### Activity
Quote the data exactly, first line to the line containing "roll_deg: -1.1", with no pictures.

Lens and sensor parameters
____________________
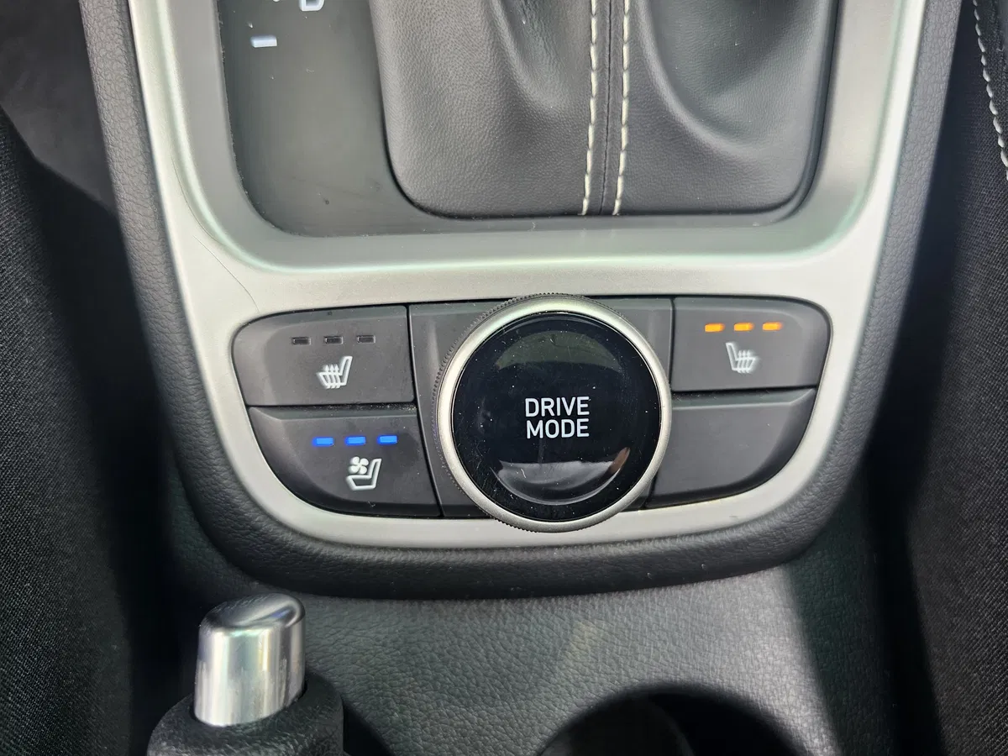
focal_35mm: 23
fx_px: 670
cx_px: 504
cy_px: 378
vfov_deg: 58.9
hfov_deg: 73.9
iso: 100
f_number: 1.7
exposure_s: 1/120
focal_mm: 6.3
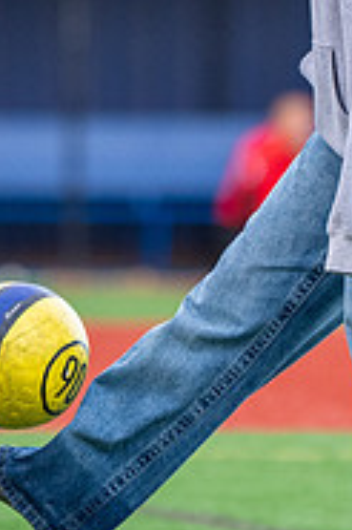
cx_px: 129
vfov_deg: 2.1
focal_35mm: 982
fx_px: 14429
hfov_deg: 1.4
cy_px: -29
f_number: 2.8
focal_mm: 200
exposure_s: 1/1000
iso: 1100
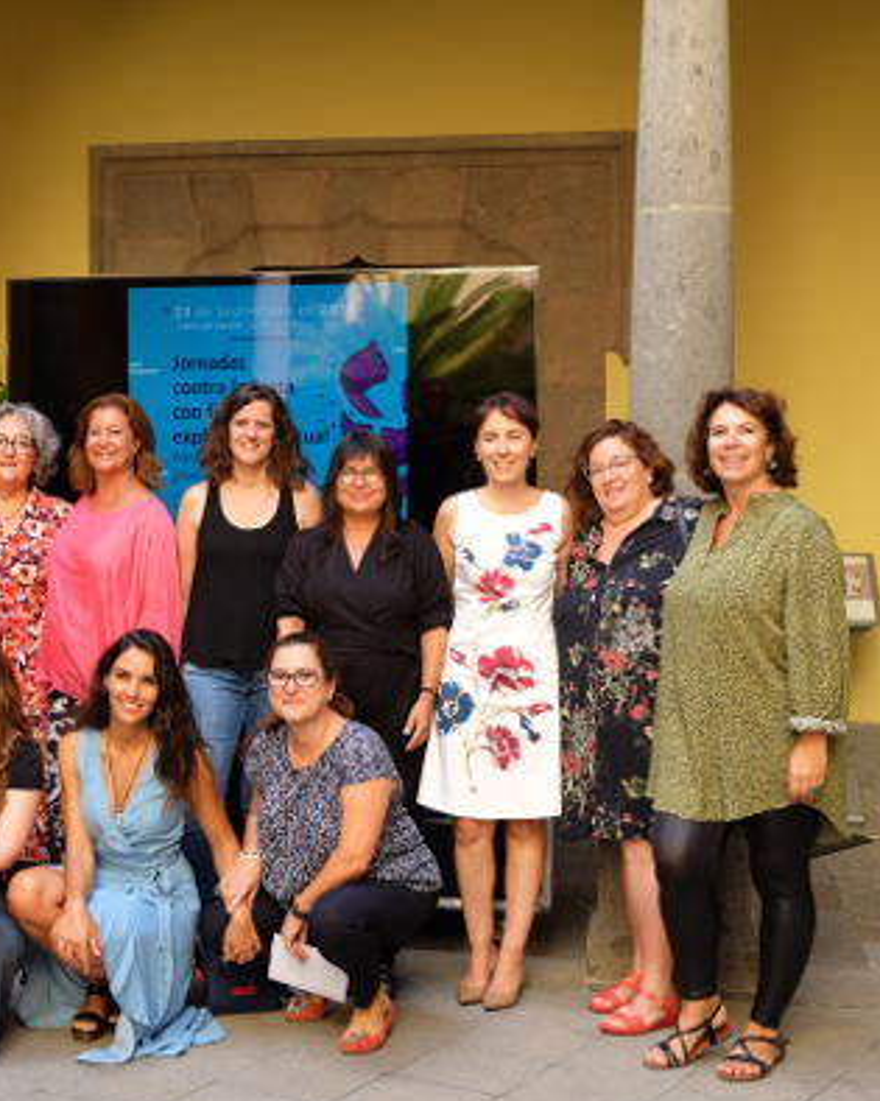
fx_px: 1954
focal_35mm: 60
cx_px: 156
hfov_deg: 24.9
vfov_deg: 31.5
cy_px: 556
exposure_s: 1/105
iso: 200
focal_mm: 27.7
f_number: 3.2
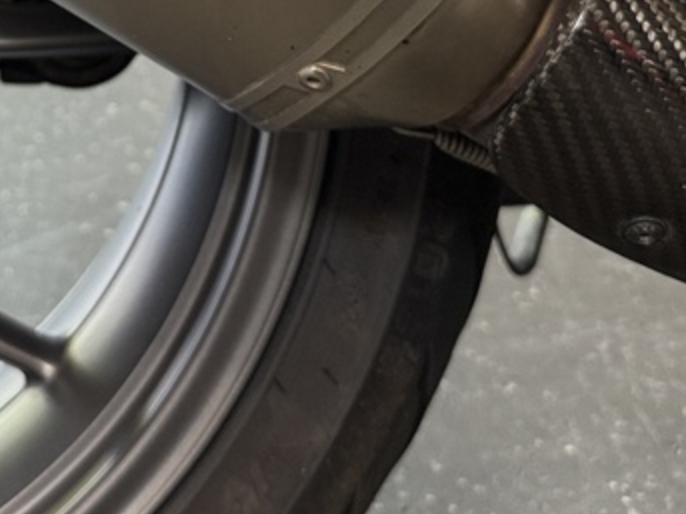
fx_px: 1664
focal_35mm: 84
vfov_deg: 15.9
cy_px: -284
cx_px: 34
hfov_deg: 22.6
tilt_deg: -9.5
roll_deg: -1.1
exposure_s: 1/100
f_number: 1.78
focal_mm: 6.76
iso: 200
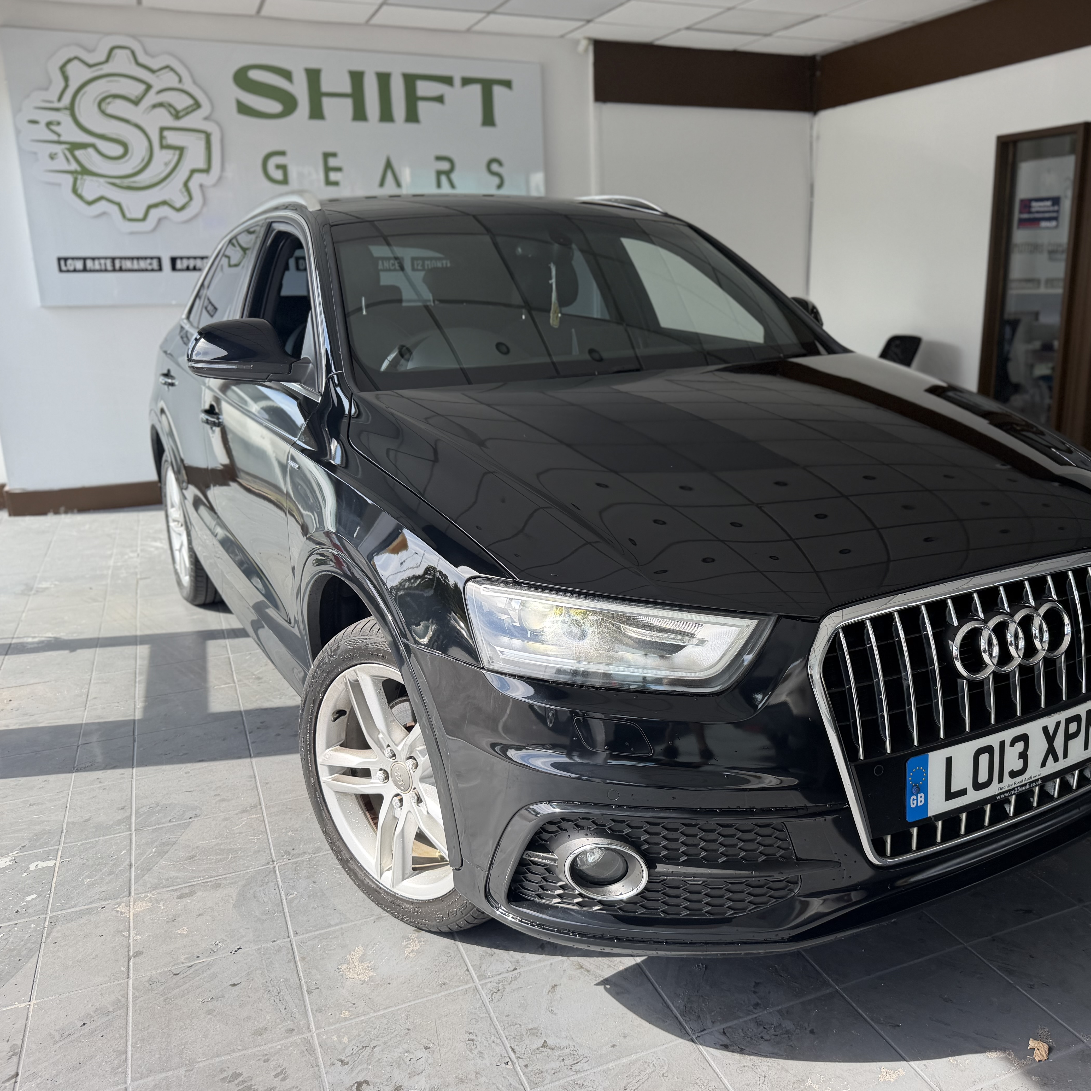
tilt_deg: -15.7
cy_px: 553
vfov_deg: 55.6
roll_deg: +1.8
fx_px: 1034
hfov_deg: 55.4
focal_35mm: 29
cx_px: 627
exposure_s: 1/822
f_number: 1.78
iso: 80
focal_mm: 6.76
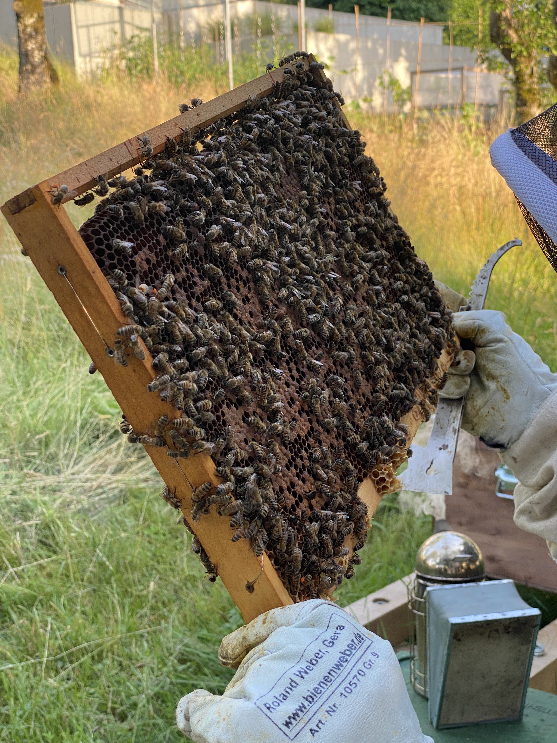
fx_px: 1116
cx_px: 278
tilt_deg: -10.1
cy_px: 372
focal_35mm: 52
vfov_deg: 36.8
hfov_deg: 28.0
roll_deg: +1.5
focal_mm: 6
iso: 20
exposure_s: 1/122
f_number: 2
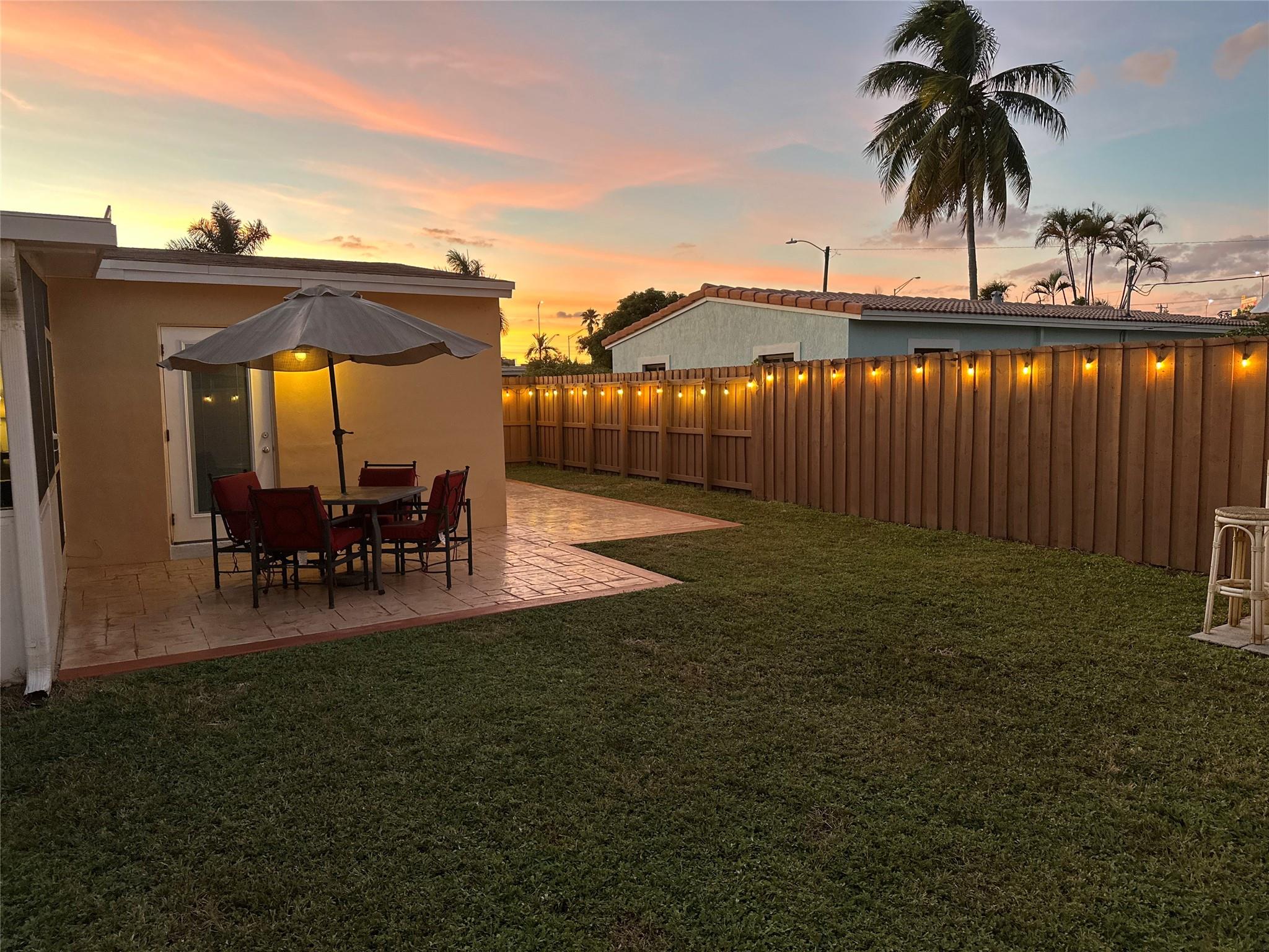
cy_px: 476
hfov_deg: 71.6
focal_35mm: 24
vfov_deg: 56.8
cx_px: 634
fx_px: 880
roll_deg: +0.2
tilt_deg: -5.9
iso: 250
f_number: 1.78
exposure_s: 1/60
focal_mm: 6.86
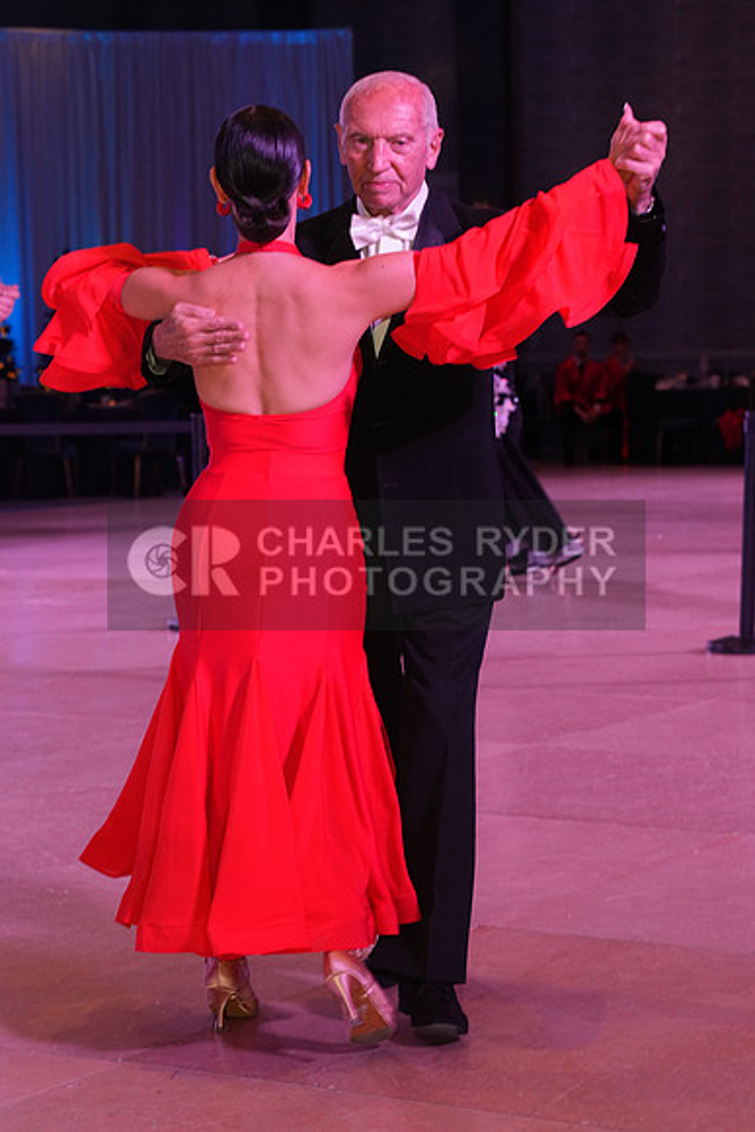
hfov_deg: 15.4
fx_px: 2798
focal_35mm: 89
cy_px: 566
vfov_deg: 22.9
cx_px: 378
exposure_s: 1/250
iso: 2000
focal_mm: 89
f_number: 6.3
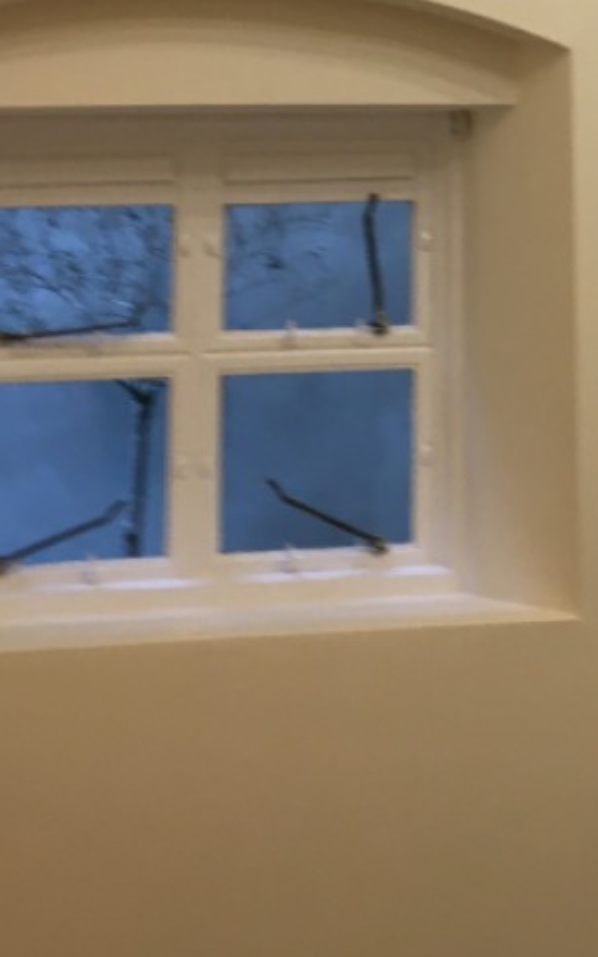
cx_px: 632
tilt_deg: +11.7
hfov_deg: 16.7
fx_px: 1982
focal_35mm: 76
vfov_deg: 25.3
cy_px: -81
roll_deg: +0.7
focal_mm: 4.15
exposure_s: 1/33
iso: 80
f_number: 2.2
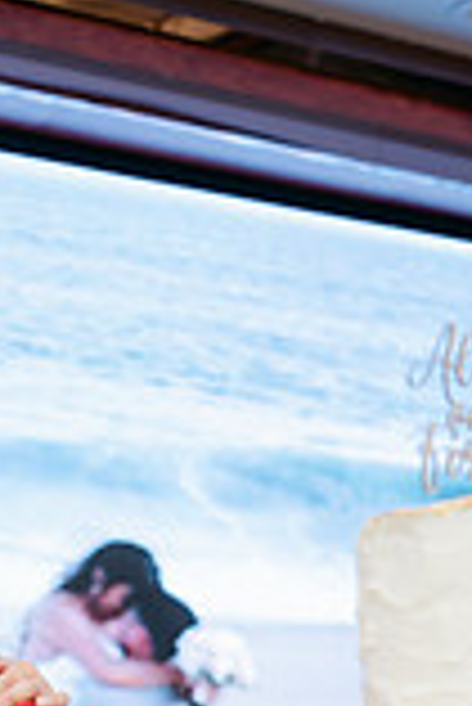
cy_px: 881
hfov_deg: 9.5
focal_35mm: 143
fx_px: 2806
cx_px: -45
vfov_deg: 13.9
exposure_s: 1/125
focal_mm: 33
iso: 200
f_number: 1.4
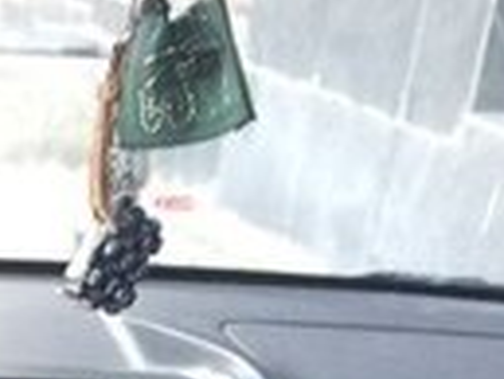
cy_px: 901
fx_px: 2157
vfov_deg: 9.1
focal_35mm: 148
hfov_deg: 12.4
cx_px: -348
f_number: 2.2
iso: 80
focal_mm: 4.15
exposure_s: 1/33
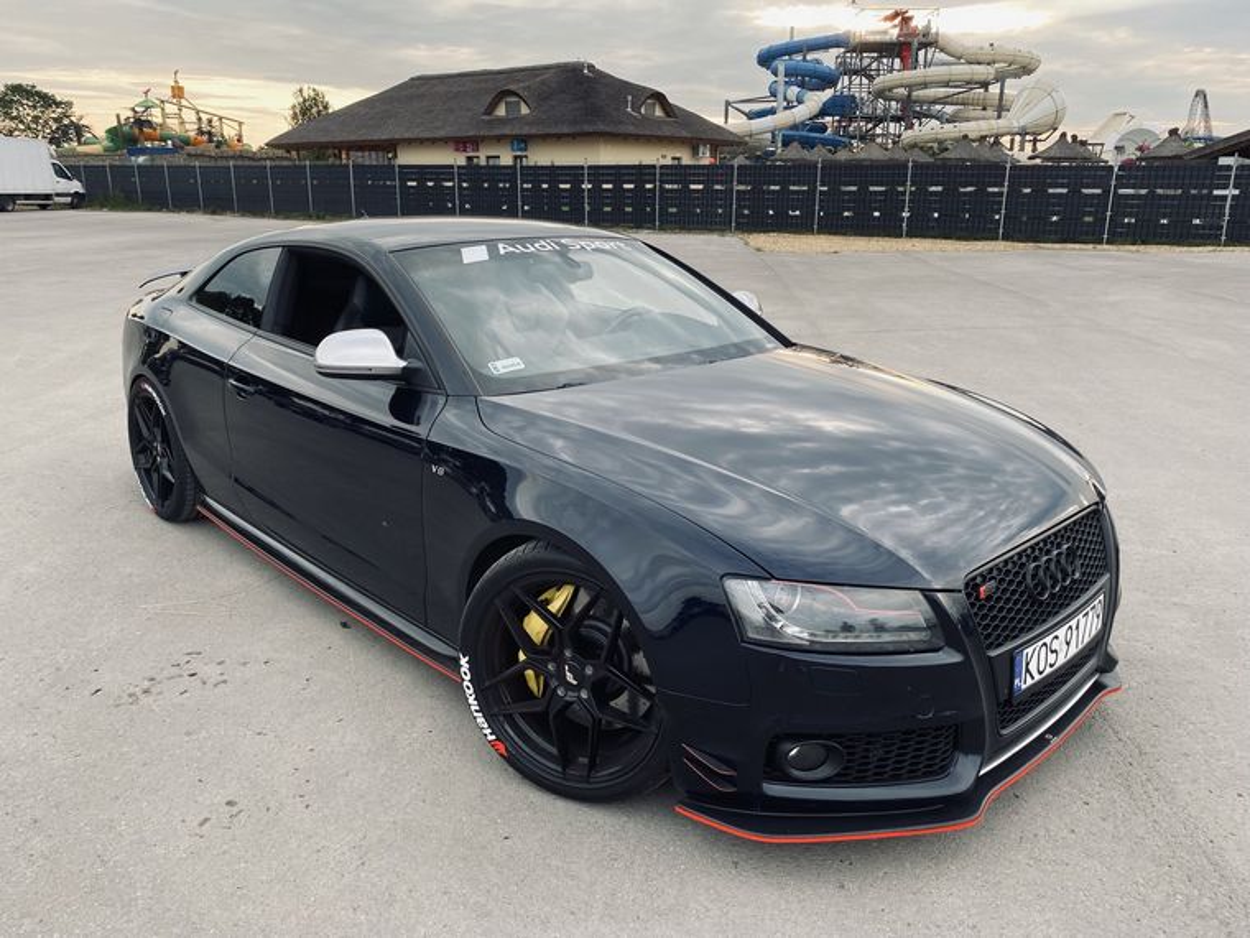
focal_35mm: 26
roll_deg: +0.2
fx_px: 939
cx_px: 625
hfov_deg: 67.3
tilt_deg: -15.7
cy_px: 469
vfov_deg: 53.1
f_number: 1.8
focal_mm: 4.25
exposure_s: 1/133
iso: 32
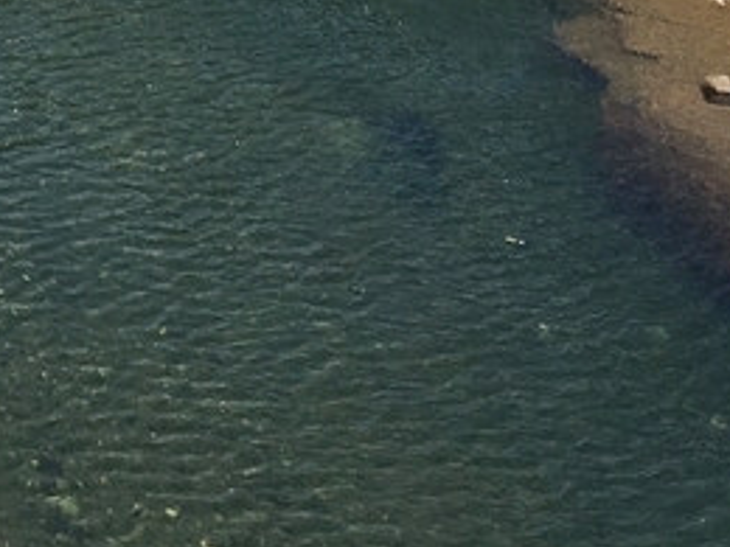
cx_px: -396
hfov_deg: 13.7
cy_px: -631
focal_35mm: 134
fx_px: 2826
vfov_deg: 10.0
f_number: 2.2
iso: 25
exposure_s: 1/1261
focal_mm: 4.15
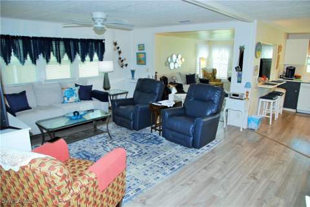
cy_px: 104
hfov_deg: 73.7
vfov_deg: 53.2
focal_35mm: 24
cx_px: 155
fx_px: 207
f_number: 4
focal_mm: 16
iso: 200
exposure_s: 1/60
____________________
### Answer for this exercise
focal_35mm: 23
fx_px: 670
cx_px: 504
cy_px: 378
vfov_deg: 58.9
hfov_deg: 73.9
iso: 100
f_number: 1.7
exposure_s: 1/120
focal_mm: 6.3
cx_px: 129
vfov_deg: 2.1
focal_35mm: 982
fx_px: 14429
hfov_deg: 1.4
cy_px: -29
f_number: 2.8
focal_mm: 200
exposure_s: 1/1000
iso: 1100
fx_px: 1954
focal_35mm: 60
cx_px: 156
hfov_deg: 24.9
vfov_deg: 31.5
cy_px: 556
exposure_s: 1/105
iso: 200
focal_mm: 27.7
f_number: 3.2
fx_px: 1664
focal_35mm: 84
vfov_deg: 15.9
cy_px: -284
cx_px: 34
hfov_deg: 22.6
tilt_deg: -9.5
roll_deg: -1.1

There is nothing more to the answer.